━━━━━ RECORD SET

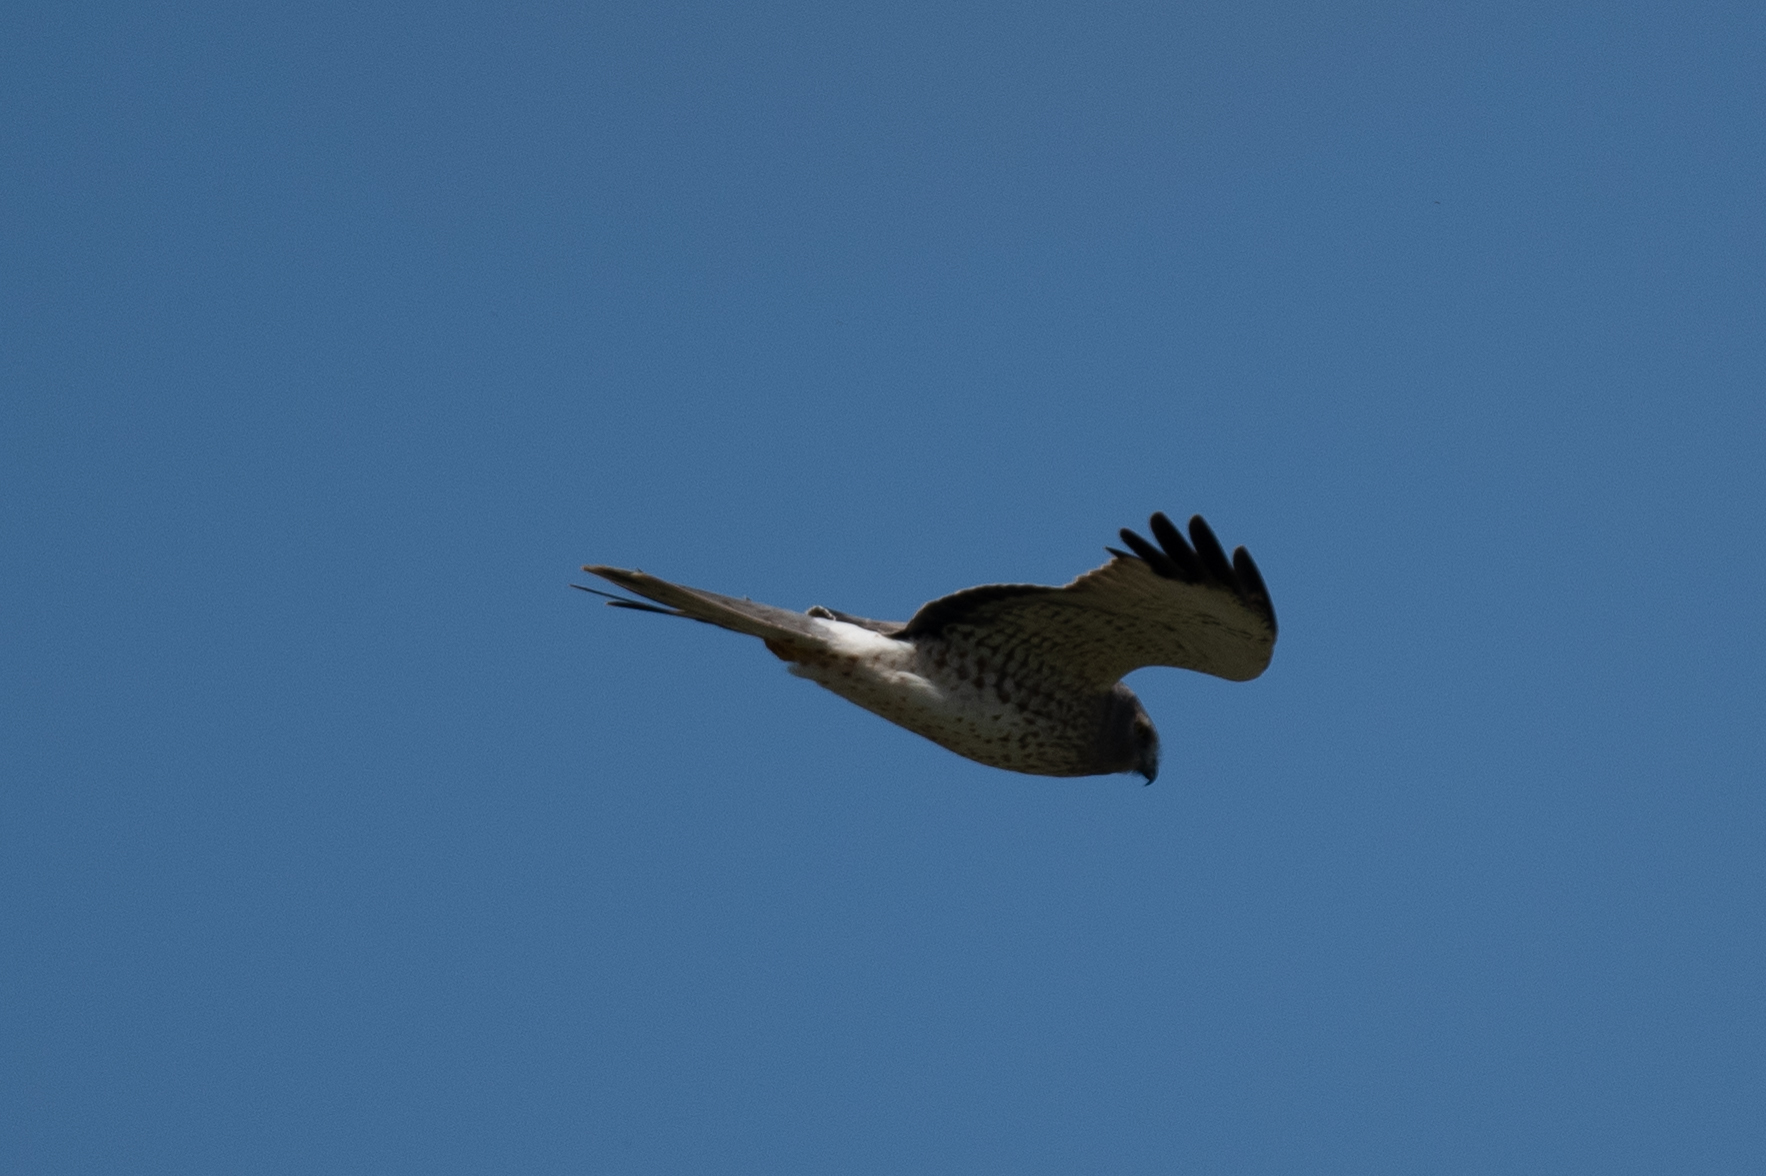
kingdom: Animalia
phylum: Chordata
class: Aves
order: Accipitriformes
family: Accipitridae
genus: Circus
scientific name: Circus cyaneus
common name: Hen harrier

━━━━━━━━━━

AIM OF THE TASK =
Can you retype every line of the listing above word for word, omitting the pictures?

TASK RESULT =
kingdom: Animalia
phylum: Chordata
class: Aves
order: Accipitriformes
family: Accipitridae
genus: Circus
scientific name: Circus cyaneus
common name: Hen harrier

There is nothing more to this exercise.